Dataset entries:
------------------------------------------------------------------------
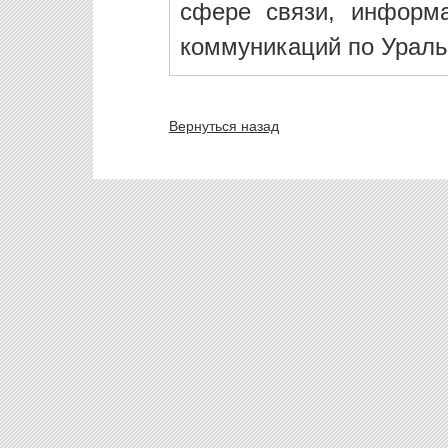
сфере связи, информ
коммуникаций по Ураль
Вернуться назад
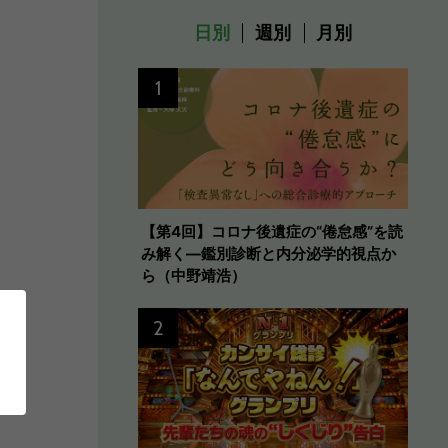
日別
週別
月別
1
【第4回】コロナ後遺症の“倦怠感”を読
み解く―鑑別診断と内分泌学的視点か
ら（中野靖浩）
2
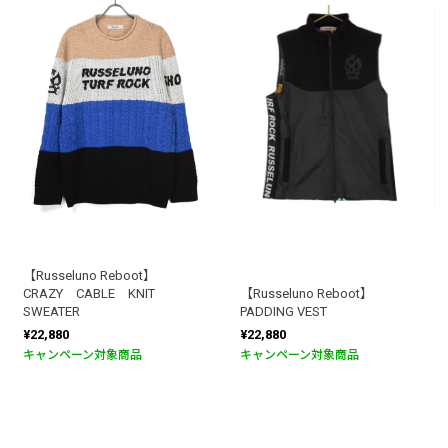
【Russeluno Reboot】
CRAZY CABLE KNIT
【Russeluno Reboot】
SWEATER
PADDING VEST
¥22,880
¥22,880
キャンペーン対象商品
キャンペーン対象商品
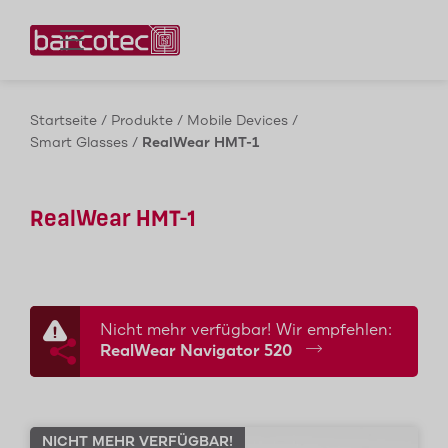
Kontaktieren Sie uns!
Startseite
/
Produkte
/
Mobile Devices
/
Smart Glasses
/
RealWear HMT-1
RealWear HMT-1
Nicht mehr verfügbar! Wir empfehlen:
RealWear Navigator 520
NICHT MEHR VERFÜGBAR!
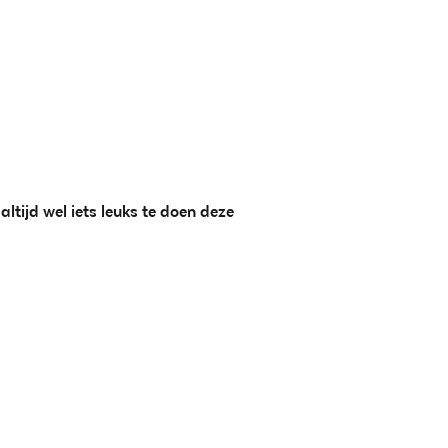
ltijd wel iets leuks te doen deze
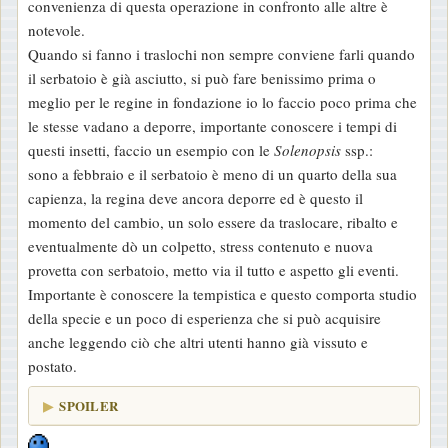
convenienza di questa operazione in confronto alle altre è
notevole.
Quando si fanno i traslochi non sempre conviene farli quando
il serbatoio è già asciutto, si può fare benissimo prima o
meglio per le regine in fondazione io lo faccio poco prima che
le stesse vadano a deporre, importante conoscere i tempi di
questi insetti, faccio un esempio con le
Solenopsis
ssp.:
sono a febbraio e il serbatoio è meno di un quarto della sua
capienza, la regina deve ancora deporre ed è questo il
momento del cambio, un solo essere da traslocare, ribalto e
eventualmente dò un colpetto, stress contenuto e nuova
provetta con serbatoio, metto via il tutto e aspetto gli eventi.
Importante è conoscere la tempistica e questo comporta studio
della specie e un poco di esperienza che si può acquisire
anche leggendo ciò che altri utenti hanno già vissuto e
postato.
SPOILER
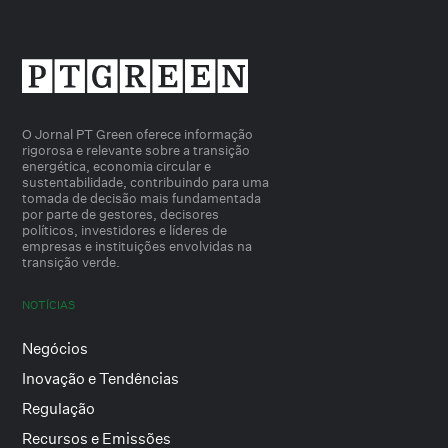
O Jornal PT Green oferece informação
rigorosa e relevante sobre a transição
energética, economia circular e
sustentabilidade, contribuindo para uma
tomada de decisão mais fundamentada
por parte de gestores, decisores
políticos, investidores e líderes de
empresas e instituições envolvidas na
transição verde.
NOTÍCIAS
Negócios
Inovação e Tendências
Regulação
Recursos e Emissões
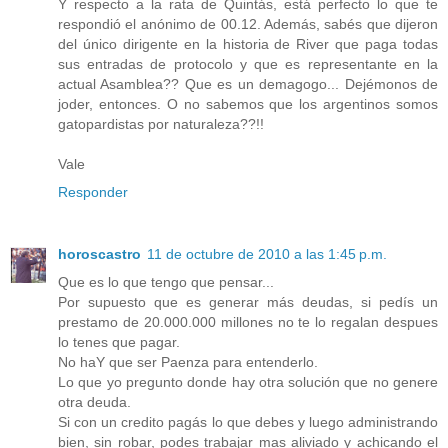
Y respecto a la rata de Quintás, está perfecto lo que te
respondió el anónimo de 00.12. Además, sabés que dijeron
del único dirigente en la historia de River que paga todas
sus entradas de protocolo y que es representante en la
actual Asamblea?? Que es un demagogo... Dejémonos de
joder, entonces. O no sabemos que los argentinos somos
gatopardistas por naturaleza??!!
Vale
Responder
horoscastro
11 de octubre de 2010 a las 1:45 p.m.
Que es lo que tengo que pensar...
Por supuesto que es generar más deudas, si pedís un
prestamo de 20.000.000 millones no te lo regalan despues
lo tenes que pagar.
No haY que ser Paenza para entenderlo.
Lo que yo pregunto donde hay otra solución que no genere
otra deuda.
Si con un credito pagás lo que debes y luego administrando
bien, sin robar, podes trabajar mas aliviado y achicando el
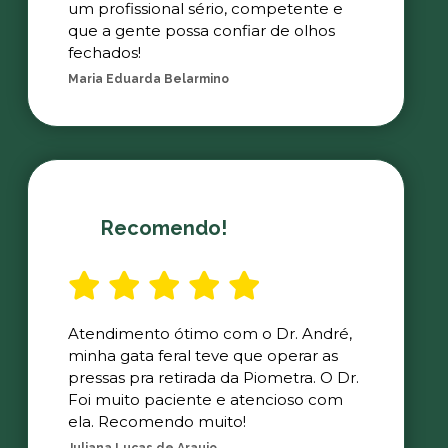
um profissional sério, competente e
que a gente possa confiar de olhos
fechados!
Maria Eduarda Belarmino
Recomendo!
Atendimento ótimo com o Dr. André,
minha gata feral teve que operar as
pressas pra retirada da Piometra. O Dr.
Foi muito paciente e atencioso com
ela. Recomendo muito!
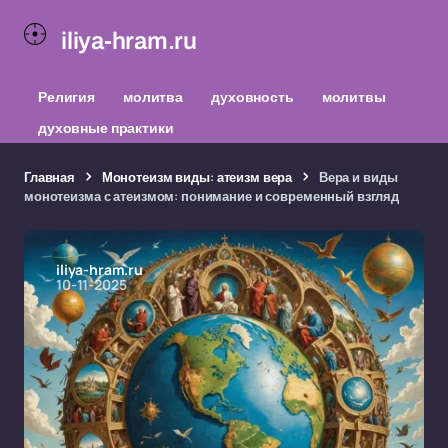
iliya-hram.ru
Религия
молитва
духовность
молитвы
духовные практики
Главная
Монотеизм виды: атеизм вера
Вера и виды
монотеизма с атеизмом: понимание и современный взгляд
iliya-hram.ru
10-11-2025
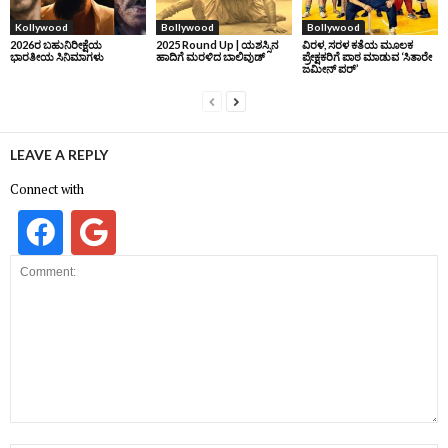
Kollywood
Bollywood
Bollywood
2026ರ ಬಹುನಿರೀಕ್ಷೆಯ
2025 Round Up | ಯಶಸ್ಸಿನ
ವಿರಳ, ಸರಳ ಕತೆಯ ಮೂಲಕ
ಭಾರತೀಯ ಸಿನಿಮಾಗಳು
ಹಾದಿಗೆ ಮರಳಿದ ಬಾಲಿವುಡ್‌
ಪ್ರೇಕ್ಷಕರಿಗೆ ಪಾಠ ಮಾಡುವ ‘ಸಿತಾರೇ
ಜಮೀನ್‌ ಪರ್’
LEAVE A REPLY
Connect with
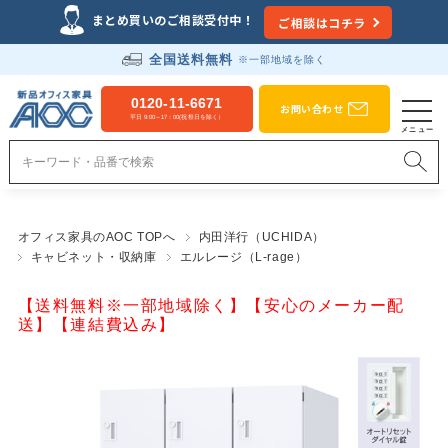
まとめ買いのご相談受付中！
ご相談はコチラ
全国送料無料
※一部地域を除く
0120-11-6671
お問い合わせ
平日 9:00～17：00(祝祭日を除く）
オフィス家具のAOC TOPへ
内田洋行（UCHIDA）
キャビネット・収納庫
エルレージ（L-rage）
【送料無料※一部地域除く】【安心のメーカー配
送】【連結費込み】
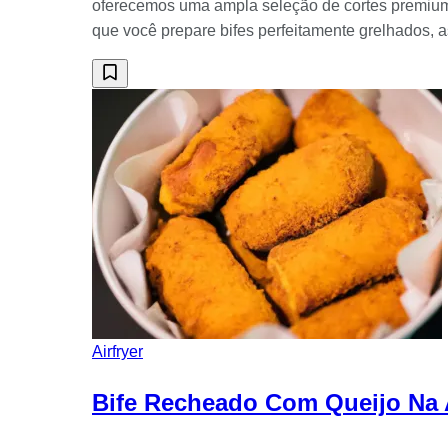
oferecemos uma ampla seleção de cortes premium p
que você prepare bifes perfeitamente grelhados, as
Airfryer
Bife Recheado Com Queijo Na Ai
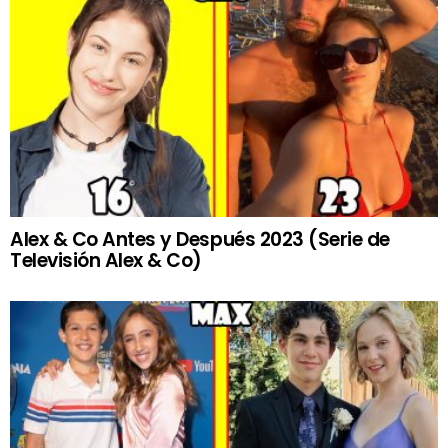
Alex & Co Antes y Después 2023 (Serie de
Televisión Alex & Co)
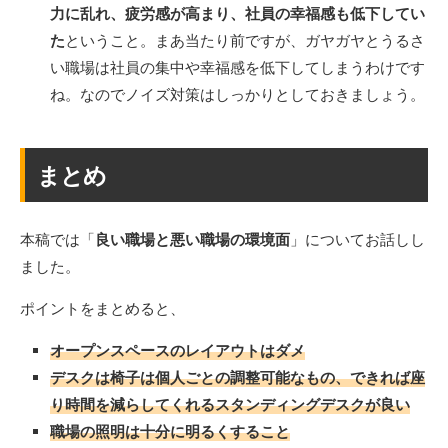
力に乱れ、疲労感が高まり、社員の幸福感も低下してい
た
ということ。まあ当たり前ですが、ガヤガヤとうるさ
い職場は社員の集中や幸福感を低下してしまうわけです
ね。なのでノイズ対策はしっかりとしておきましょう。
まとめ
本稿では「
良い職場と悪い職場の環境面
」についてお話しし
ました。
ポイントをまとめると、
オープンスペースのレイアウトはダメ
デスクは椅子は個人ごとの調整可能なもの、できれば座
り時間を減らしてくれるスタンディングデスクが良い
職場の照明は十分に明るくすること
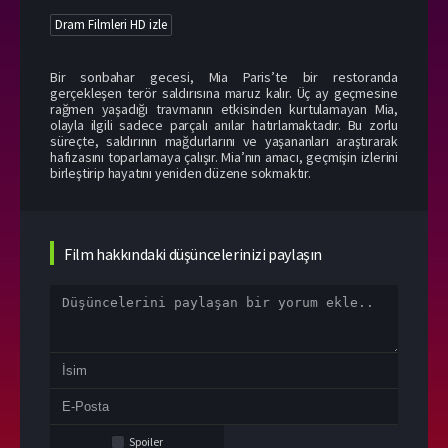
Dram Filmleri HD izle
Bir sonbahar gecesi, Mia Paris’te bir restoranda
gerçekleşen terör saldırısına maruz kalır. Üç ay geçmesine
rağmen yaşadığı travmanın etkisinden kurtulamayan Mia,
olayla ilgili sadece parçalı anılar hatırlamaktadır. Bu zorlu
süreçte, saldırının mağdurlarını ve yaşananları araştırarak
hafızasını toparlamaya çalışır. Mia’nın amacı, geçmişin izlerini
birleştirip hayatını yeniden düzene sokmaktır.
Film hakkındaki düşüncelerinizi paylaşın
Spoiler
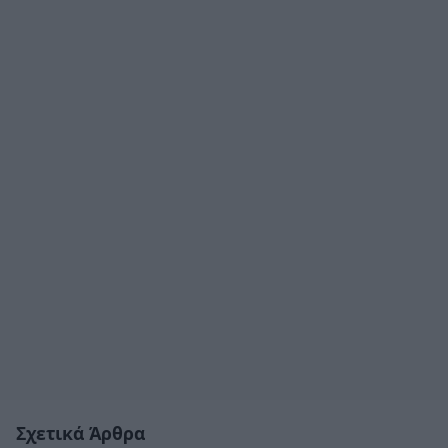
Σχετικά Άρθρα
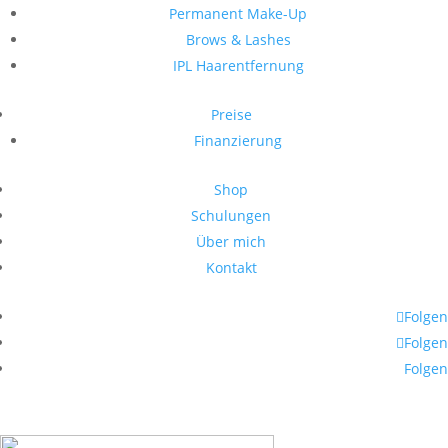
Permanent Make-Up
Brows & Lashes
IPL Haarentfernung
Preise
Finanzierung
Shop
Schulungen
Über mich
Kontakt
Folgen
Folgen
Folgen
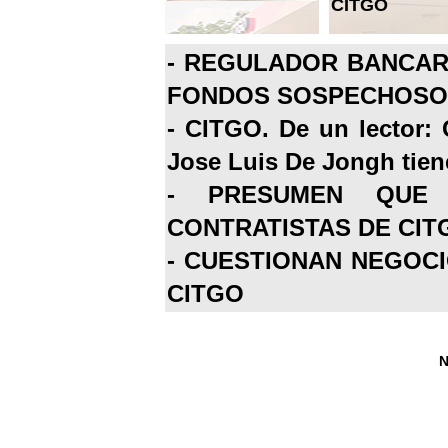
CITGO
-
REGULADOR BANCARI
FONDOS SOSPECHOSOS
-
CITGO. De un lector: 
Jose Luis De Jongh tiene
-
PRESUMEN QUE 
CONTRATISTAS DE CIT
-
CUESTIONAN NEGOCI
CITGO
N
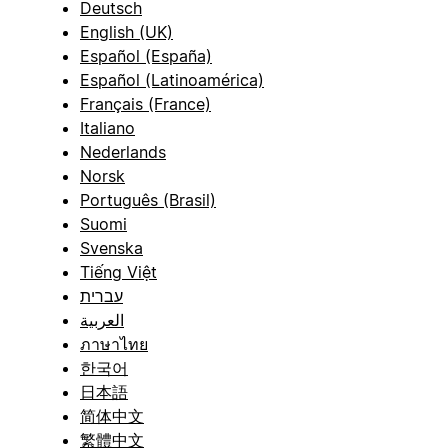
Deutsch
English (UK)
Español (España)
Español (Latinoamérica)
Français (France)
Italiano
Nederlands
Norsk
Português (Brasil)
Suomi
Svenska
Tiếng Việt
עברית
العربية
ภาษาไทย
한국어
日本語
简体中文
繁體中文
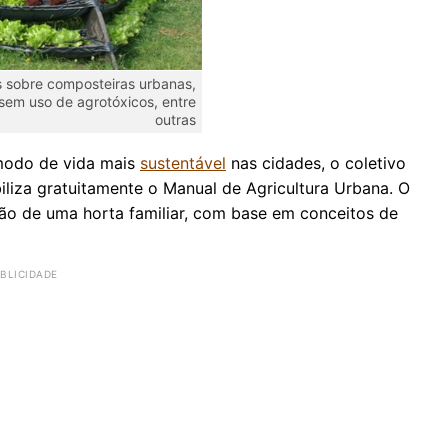
 sobre composteiras urbanas,
sem uso de agrotóxicos, entre
outras
modo de vida mais
sustentável
nas cidades, o coletivo
liza gratuitamente o Manual de Agricultura Urbana. O
ão de uma horta familiar, com base em conceitos de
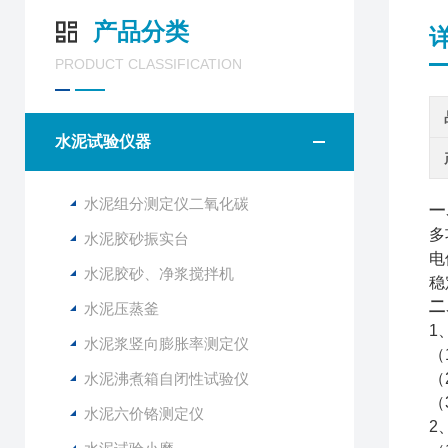
产品分类
PRODUCT CLASSIFICATION
水泥试验仪器
水泥组分测定仪二氧化碳
一
多
水泥胶砂振实台
电
水泥胶砂、净浆搅拌机
稳
二
水泥压蒸釜
1
水泥浆竖向膨胀率测定仪
（
水泥沸煮箱自闭性试验仪
（
（
水泥六价铬测定仪
2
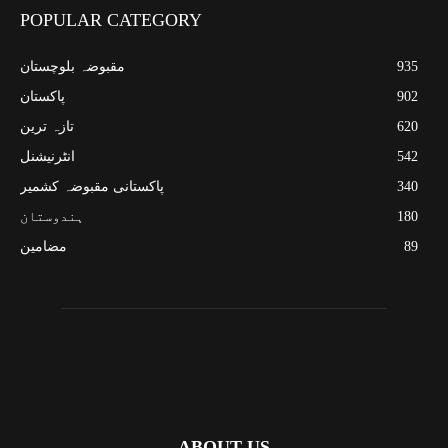
POPULAR CATEGORY
935
مقبوضہ بلوچستان
902
پاکستان
620
تازہ ترین
542
انٹرنیشنل
340
پاکستانی مقبوضہ کشمیر
180
ہندوستان
89
مضامین
ABOUT US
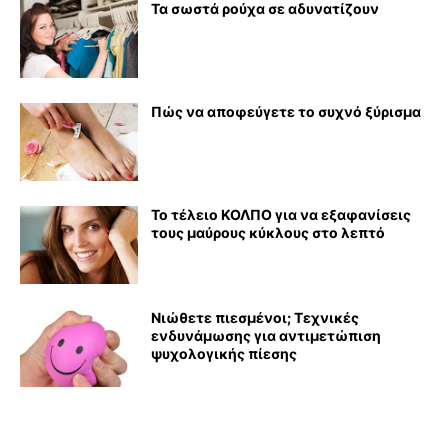
Τα σωστά ρούχα σε αδυνατίζουν
Πώς να αποφεύγετε το συχνό ξύρισμα
Το τέλειο ΚΟΛΠΟ για να εξαφανίσεις
τους μαύρους κύκλους στο λεπτό
Νιώθετε πιεσμένοι; Τεχνικές
ενδυνάμωσης για αντιμετώπιση
ψυχολογικής πίεσης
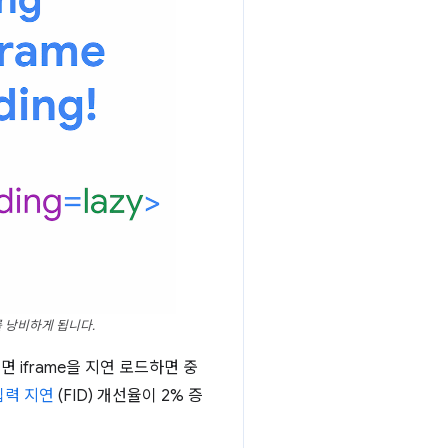
를 낭비하게 됩니다.
면 iframe을 지연 로드하면 중
입력 지연
(FID) 개선율이 2% 증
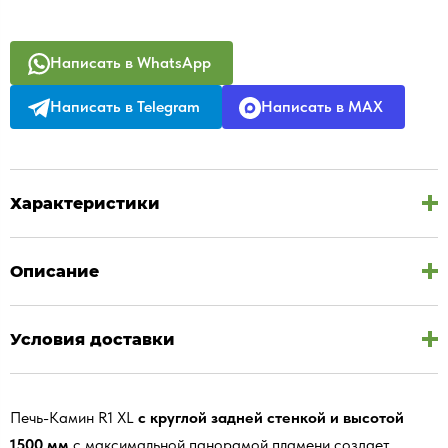
Написать в WhatsApp
Написать в Telegram
Написать в MAX
Характеристики
Описание
Условия доставки
Печь-Камин R1 XL
с круглой задней стенкой и высотой
1500 мм
c максимальной панорамой пламени создает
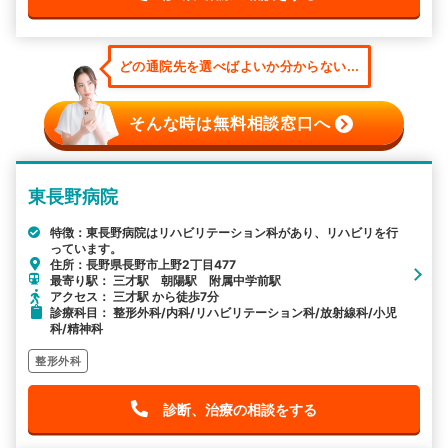
どの通院先を選べばよいか分からない...
そんな時は無料相談窓口へ
東長野病院
特徴：東長野病院はリハビリテーション科があり、リハビリを行
っています。
住所：長野県長野市上野2丁目477
最寄り駅： 三才駅 朝陽駅 附属中学前駅
アクセス： 三才駅 から徒歩7分
診療科目： 整形外科/内科/リハビリテーション科/放射線科/小児
科/精神科
整形外科
診断、治療の相談をする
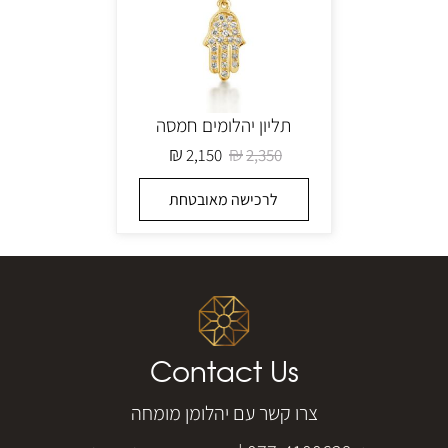
תליון יהלומים חמסה
₪
₪
2,150
2,350
לרכישה מאובטחת
Contact Us
צרו קשר עם יהלומן מומחה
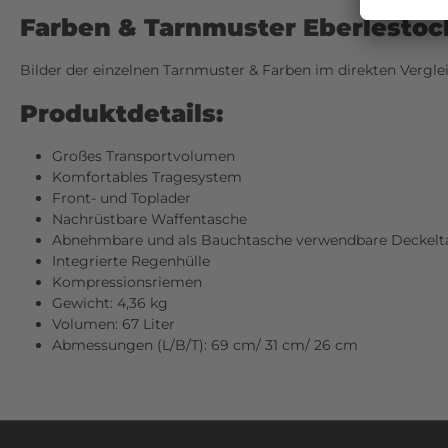
Farben & Tarnmuster Eberlestoc
Bilder der einzelnen Tarnmuster & Farben im direkten Verglei
Produktdetails:
Großes Transportvolumen
Komfortables Tragesystem
Front- und Toplader
Nachrüstbare Waffentasche
Abnehmbare und als Bauchtasche verwendbare Deckelt
Integrierte Regenhülle
Kompressionsriemen
Gewicht: 4,36 kg
Volumen: 67 Liter
Abmessungen (L/B/T): 69 cm/ 31 cm/ 26 cm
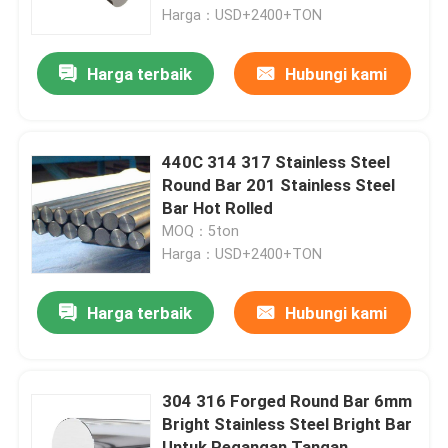
Harga：USD+2400+TON
Tentang Kami
Harga terbaik
Hubungi kami
Tur Pabrik
440C 314 317 Stainless Steel
Kontrol Kualitas
Round Bar 201 Stainless Steel
Bar Hot Rolled
MOQ：5ton
Hubungi Kami
Harga：USD+2400+TON
Berita
Harga terbaik
Hubungi kami
Pelat Lembaran Stainless Steel
304 316 Forged Round Bar 6mm
Bright Stainless Steel Bright Bar
Lembaran Baja Tahan Karat 304
Untuk Pegangan Tangan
------------------------------------------------------------------------
--- Directive ---
Copy out again, with no changes, the lines above that start at the one containing "Farben & Tarnmuster Eberlestoc" and finish at the one containing "Abmessungen (L/B/T): 69 cm/ 31 cm/ 26 cm", including both of those.

--- Output ---
Farben & Tarnmuster Eberlestoc
Bilder der einzelnen Tarnmuster & Farben im direkten Verglei
Produktdetails:
Großes Transportvolumen
Komfortables Tragesystem
Front- und Toplader
Nachrüstbare Waffentasche
Abnehmbare und als Bauchtasche verwendbare Deckelt
Integrierte Regenhülle
Kompressionsriemen
Gewicht: 4,36 kg
Volumen: 67 Liter
Abmessungen (L/B/T): 69 cm/ 31 cm/ 26 cm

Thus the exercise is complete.